[TowerTalk] Fwd: [Bulk] Military mast and guy-wire tension?

Hans Hammarquist hanslg at aol.com
Sun Feb 7 22:42:14 EST 2016


Wouldn't the idea of moving the anchor points as far away from the tower as possible (space allowing). I want to remember calculating that an anchor point 135% from the attachment height gives the least sway on a tower. That would also give less downwards force than the commonly recommended 80%.
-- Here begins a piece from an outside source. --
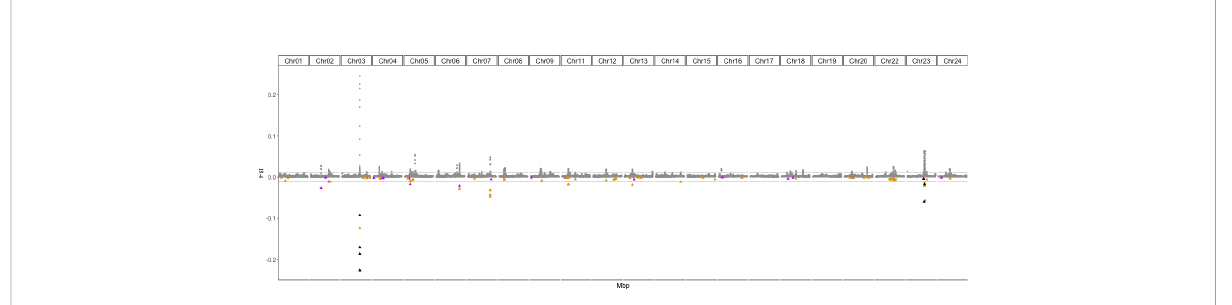
FIGURE 2 Genome-wide Fst differentiation estimated between fi sh from the Gulf of Saint Lawrence and the Northwest Atlantic in sliding windows of 25 Kb within each chromosome (sex-linked chromosomes, Chr 10 and Chr21 (Ferchaud et al., 2022) have been removed. Horizontal grey lines indicate Fst values of 0.01 and -0.01. Colored triangles correspond to outliers found in association with environmental variables by the RDA and LFMM (fdr = 0.0001) approaches. For clarity, Fst values of those SNPs have been reported in negative values as triangles. Purple triangles correspond to sliding windows containing SNPs found in association with bottom dissolved oxygen, those in yellow correspond to the sliding windows presenting SNPs associated with temperature-related variables. Black triangles identify sliding windows containing SNPs putatively in association with both the bottom dissolved oxygen and temperature-related variables and non-outliers in dark grey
Please correct me if I'm wrong with the 135%.


Hans - N2JFS



-----Original Message-----
From: Grant Saviers <grants2 at pacbell.net>
To: dw <bw_dw at fastmail.fm>; TowerTalk <towertalk at contesting.com>
Sent: Sat, Feb 6, 2016 1:14 pm
Subject: Re: [TowerTalk] [Bulk]  Military mast and guy-wire tension?

comments in line

On 2/6/2016 7:41 AM, dw wrote:

>
> And there is some concern about tower failure due to downward
> compression from over-tightening?
Yes.  Two of the simple failure modes are exceeding the compression 
strength of the tower leg and column buckling of a thin slender column.  
The initial tension is added to the tension created from wind forces so 
does reduce the maximum load permitted from wind. Towers have to lean a 
bit for the tension in the guy to increase, which offsets the wind 
load.  The tension in the guy generates a horizontal force to oppose the 
wind load and a vertical force which increases the tower compression 
loads.  Simple geometry can be used to calculate those forces.  Keeping 
towers and masts straight ("in column") is what multiple guys levels do, 
otherwise they would buckle with just a top guy.